On Tour Again: Chengdu Book Worm Lit Fest



It was a grey day in Hong Kong: with low misty clouds, when i set off to Chengdu.

It's an odd feeling for me to fly into China. It feels in some ways like going back in time. It also feels like coming alive again, and when I landed the weather was pretty similar, though about 10 degrees colder.

I'm here for the Chengdu Bookworm Literary festival: one of my favourites. I was here last, four years ago, when Rob Gifford and I (apparently) argued spectacularly about the veracity of our stories. People are still talking about that night here.

The hotel is the same. The Kempinski: and you can tell how far china has moved on now in the quality of the hotel staff and hte reception you get at these places. Otherwise they're much the same. Pretty girls playing the piano in the lobby, men sipping tea, and men handing out hooker cards at the front door.

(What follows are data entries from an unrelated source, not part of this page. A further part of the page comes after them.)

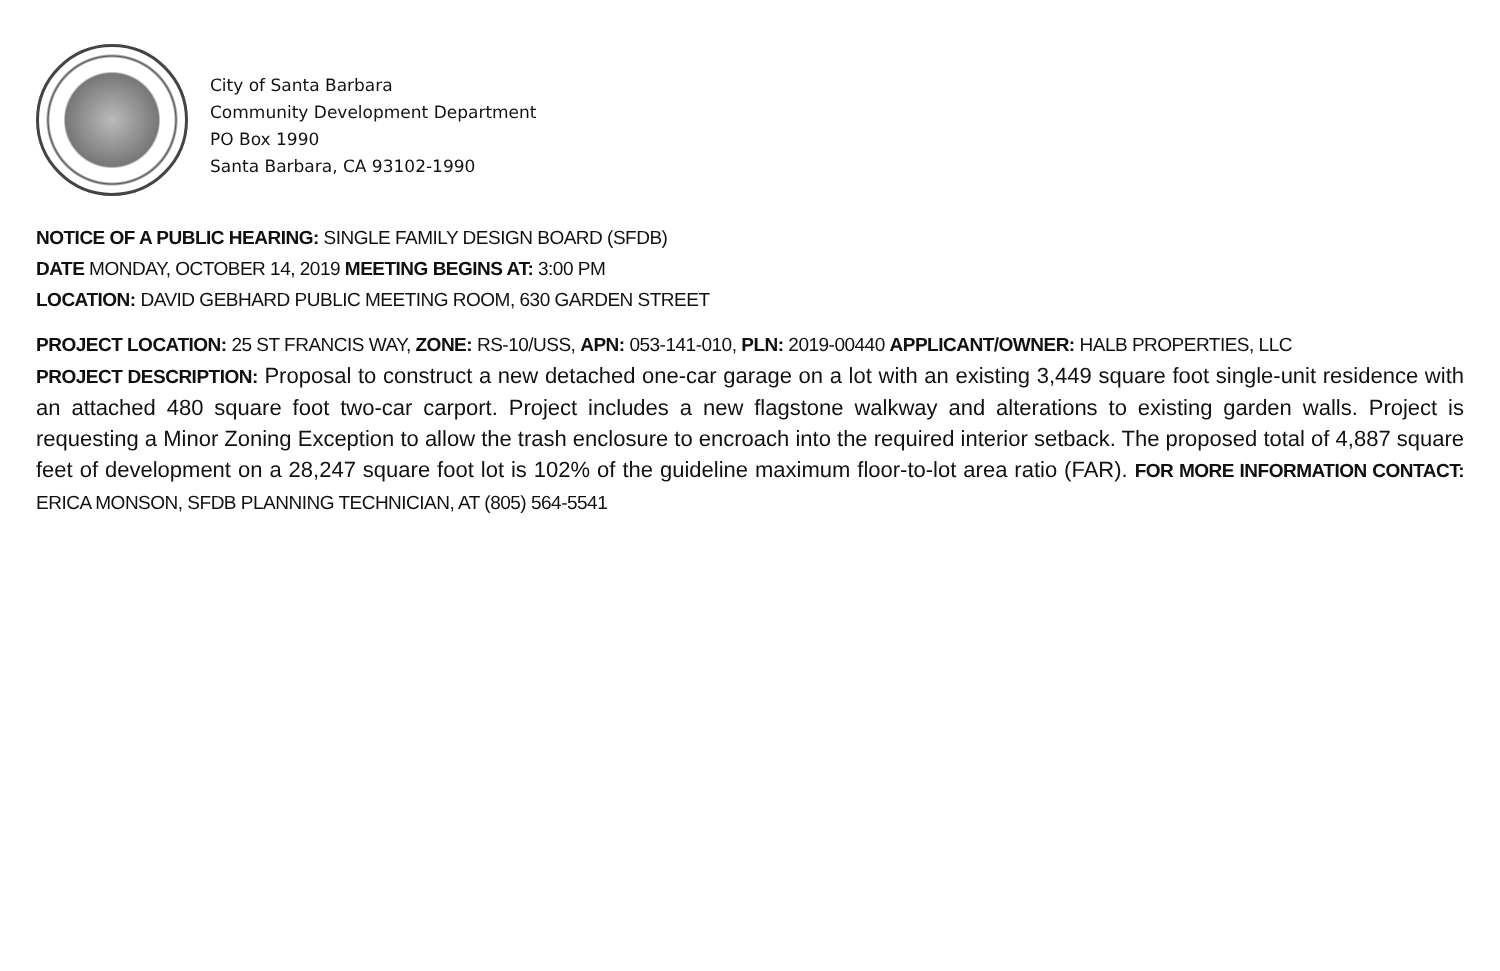City of Santa Barbara
Community Development Department
PO Box 1990
Santa Barbara, CA 93102-1990
NOTICE OF A PUBLIC HEARING: SINGLE FAMILY DESIGN BOARD (SFDB)
DATE MONDAY, OCTOBER 14, 2019 MEETING BEGINS AT: 3:00 PM
LOCATION: DAVID GEBHARD PUBLIC MEETING ROOM, 630 GARDEN STREET
PROJECT LOCATION: 25 ST FRANCIS WAY, ZONE: RS-10/USS, APN: 053-141-010, PLN: 2019-00440 APPLICANT/OWNER: HALB PROPERTIES, LLC
PROJECT DESCRIPTION: Proposal to construct a new detached one-car garage on a lot with an existing 3,449 square foot single-unit residence with an attached 480 square foot two-car carport. Project includes a new flagstone walkway and alterations to existing garden walls. Project is requesting a Minor Zoning Exception to allow the trash enclosure to encroach into the required interior setback. The proposed total of 4,887 square feet of development on a 28,247 square foot lot is 102% of the guideline maximum floor-to-lot area ratio (FAR). FOR MORE INFORMATION CONTACT: ERICA MONSON, SFDB PLANNING TECHNICIAN, AT (805) 564-5541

I spent the afternoon walking some back streets, and while much about china has changed, the back streets have not. The Chinese do cities well: they're cities that you walk around, they are cities on a human scale with all kinds of odd shops and activities happening on the pavement and in hte open doorways of shops, that double as houses, with people sitting in bed, with thick duvets pulled over their legs.



I was there for the launch night: a feast of speeches in Chinese and English, including a government spokesman, from the investment council of Sichuan province. Some things never change, and speeches are one of them. But I nipped out half way and went back to a little back street I found where there were on street restaurants: and sat on a rickety iron stool, and had yu xiang aubergine, pigs stomach and jia chang dofu.

The back to the Chengdu Bookworm and lit fests are best when the events are over and you get to talk to the people there. I like the folk at Chengdu: many of whom were the same and were kind enough to come along and say hi, and those who i had never met before.